There were other short poems which speak volumes. “A woman’s tear,“ he tells us, “is like an argument. It explains everything, understands nothing”. And his infatuation with poetry and his sweet-heart: “In this my lane people call me mad. It delights me to let them say so because they mention your name as the only reason for my madness.”

You cannot learn how to write poetry; if it is in you, it erupts like a volcano.”

Since then Samal has published eight volumes of poems, four in English which includes “In Other Words”, “Beyond The Clouds”, “Ripples in the Void” and “Many Moods of Mumbai” and four in his mother tongue Oriya. About his masterpiece “Beyond The Clouds” noted novelist Dilip Bandopadhaya says, “After Tagore’s Gitanjali, the book I have enjoyed most is Raju Samal’s Beyond The Clouds”. He has been anthologized in “The Treasure Token” published by the National Library of Poetry (Maryland, USA).

Reshma Jain

is a free-lance journalist and columnist born and educated in Mumbai but is also a footloose traveler. She is passionate about dance and music. (Sugam sangeet, semi classical) and is also a trained tarot card reader and numerologist. Her other interests include scripture reading and deciphering, world cinema, poetry and aesthetics.

Rohini Gupta

I am from Mumbai and very new to Haiku though I have been a poet for a long time. I am a writer and teacher. I conduct workshops as well as write articles and fiction. I just finished organising a ten day arts festival in Mumbai in January 2008, called the Shamiana festival. I find Haiku very exciting and look forward to a long journey with it.

Srinjay Chakravarti

is a 35-year-old journalist, economist, writer and translator based in Salt Lake

City, Calcutta, India. He works as a freelance writer and researcher. He was educated at St. Xavier’s College, Calcutta and at universities based in Calcutta and New Delhi. University degrees: BSc (Economics honors), MA (English).

He was also admitted to the University of Chicago and enrolled at the London School of Economics.

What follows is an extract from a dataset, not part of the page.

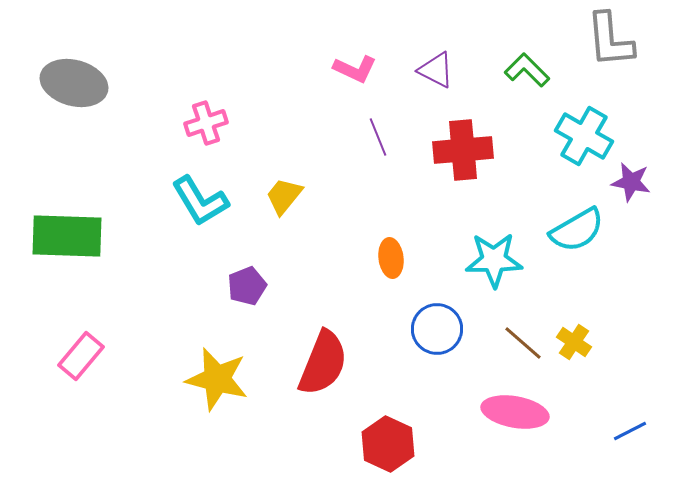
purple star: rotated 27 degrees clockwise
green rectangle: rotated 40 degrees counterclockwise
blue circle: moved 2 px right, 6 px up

His poetry and prose have appeared in numerous publications in nearly 30 countries. These include

journals of the University of Chicago, University of British Columbia, Vancouver, University of Otago,

Dunedin, Bilkent University, Ankara and University of Salzburg, Salzburg. His haiku has appeared in The

Heron’s Nest and Shamrock Haiku Journal.

His first book of poems OCCAM’S RAZOR (Writers Workshop, Calcutta: 1994) received the Salt Literary Award from Salt, an Australian literary and publishing organisation headed by writer and academician John Kinsella, in 1995. He has won first prize in the Dorothy Sargent Rosenberg Memorial Poetry Competition 2007.

His journalistic columns include essays and articles on economics, politics, physics (including

astrophysics) and literature (including literary criticism and book reviews).

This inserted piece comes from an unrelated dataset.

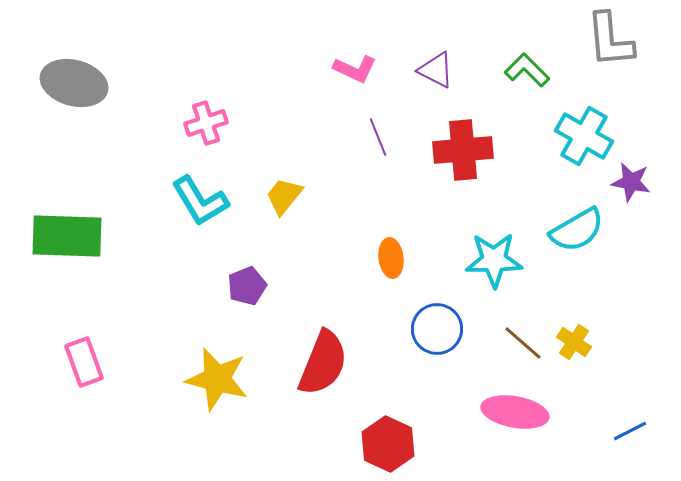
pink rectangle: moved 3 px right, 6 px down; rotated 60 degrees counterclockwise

An interview with him is online at wah.org.uk

(hyperlink: http://www.radiocad.karoo.net/wah3/SrinjayChakravarti/Feature.htm).

Usha Kiran

I am a beginner in Haiku and have recently joined the WHC Beginner’s Group. I enjoy reading and writing Haiku. I work in Bangalore for a software company as a Usability Analyst.

Vidur Jyoti

a Surgeon by profession - exposed to the nuances of language by my mother - I took to poetry rather unknowingly when I composed a blank verse tribute to a caged parrot. Thus I trace the beginning of this journey to the shrine of Muse rather early in my school days. My foray into the field of disease and healing found me looking at life rather more intently. I was learning to attempt to unravel its messages and the result was some prose and verse written in my mother tongue Hindi and in English. Some of my work found its place in an e-zine www.boloji.com. When introduced to Haiku I found a sudden surge in my earlier attempts at communicating with life as it is. I have also contributed to some of the major Haiku groups online. Some of my Tanka compositions have been published in Modern English Tanka. When I am not involved with phenomenon of life professionally I try to delve deeper into it through Indian philosophy and my cameras. I live in Gurgaon, close to New Delhi.